以州为基地的邻国RL勘探 (Neighboring state-based RL Exploration) - 专知论文

会员服务 ·

0

DQN · 离散化 · Better · 回合 · Agent ·

2022 年 12 月 21 日

Neighboring state-based RL Exploration

翻译：以州为基地的邻国RL勘探

Jeffery Cheng,Kevin Li,Justin Lin,Pedro Pachuca

Reinforcement Learning is a powerful tool to model decision-making processes. However, it relies on an exploration-exploitation trade-off that remains an open challenge for many tasks. In this work, we study neighboring state-based, model-free exploration led by the intuition that, for an early-stage agent, considering actions derived from a bounded region of nearby states may lead to better actions when exploring.

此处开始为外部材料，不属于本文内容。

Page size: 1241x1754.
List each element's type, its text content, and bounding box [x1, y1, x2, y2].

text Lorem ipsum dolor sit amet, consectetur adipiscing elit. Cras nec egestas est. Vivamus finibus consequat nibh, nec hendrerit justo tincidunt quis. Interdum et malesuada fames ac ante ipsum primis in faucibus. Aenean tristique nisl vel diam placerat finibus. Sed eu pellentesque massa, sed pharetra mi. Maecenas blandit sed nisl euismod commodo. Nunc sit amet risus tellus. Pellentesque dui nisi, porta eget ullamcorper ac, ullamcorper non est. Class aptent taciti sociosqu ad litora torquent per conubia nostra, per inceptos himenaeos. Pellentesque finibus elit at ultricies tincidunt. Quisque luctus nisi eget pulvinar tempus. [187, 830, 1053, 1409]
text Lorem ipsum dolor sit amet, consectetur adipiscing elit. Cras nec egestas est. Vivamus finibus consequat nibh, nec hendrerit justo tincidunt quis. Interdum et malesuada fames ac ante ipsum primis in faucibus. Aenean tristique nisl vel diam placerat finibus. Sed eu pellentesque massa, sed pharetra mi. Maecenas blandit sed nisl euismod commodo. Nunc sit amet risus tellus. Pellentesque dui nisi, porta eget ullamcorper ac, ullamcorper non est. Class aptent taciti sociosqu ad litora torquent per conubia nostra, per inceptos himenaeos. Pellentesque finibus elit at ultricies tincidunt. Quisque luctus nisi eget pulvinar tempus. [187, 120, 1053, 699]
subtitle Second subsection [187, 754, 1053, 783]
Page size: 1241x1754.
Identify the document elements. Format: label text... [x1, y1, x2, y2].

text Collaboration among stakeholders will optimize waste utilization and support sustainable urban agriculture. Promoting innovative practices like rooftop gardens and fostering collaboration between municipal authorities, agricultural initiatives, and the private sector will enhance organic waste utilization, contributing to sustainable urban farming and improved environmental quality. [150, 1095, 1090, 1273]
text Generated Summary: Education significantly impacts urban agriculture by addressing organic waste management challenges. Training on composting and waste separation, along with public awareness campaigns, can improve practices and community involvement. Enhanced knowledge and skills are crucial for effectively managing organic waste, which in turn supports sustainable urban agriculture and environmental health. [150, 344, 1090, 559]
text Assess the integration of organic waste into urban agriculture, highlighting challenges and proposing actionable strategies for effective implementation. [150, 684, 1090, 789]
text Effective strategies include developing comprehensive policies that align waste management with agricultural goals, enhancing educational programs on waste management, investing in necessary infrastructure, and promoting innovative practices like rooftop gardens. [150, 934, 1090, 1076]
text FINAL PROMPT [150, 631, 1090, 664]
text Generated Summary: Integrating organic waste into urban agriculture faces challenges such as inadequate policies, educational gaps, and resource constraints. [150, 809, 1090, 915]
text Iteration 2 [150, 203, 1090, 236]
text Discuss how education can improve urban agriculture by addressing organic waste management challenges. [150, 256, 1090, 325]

We propose two algorithms that choose exploratory actions based on a survey of nearby states, and find that one of our methods, ${\rho}$-explore, consistently outperforms the Double DQN baseline in an discrete environment by 49\% in terms of Eval Reward Return.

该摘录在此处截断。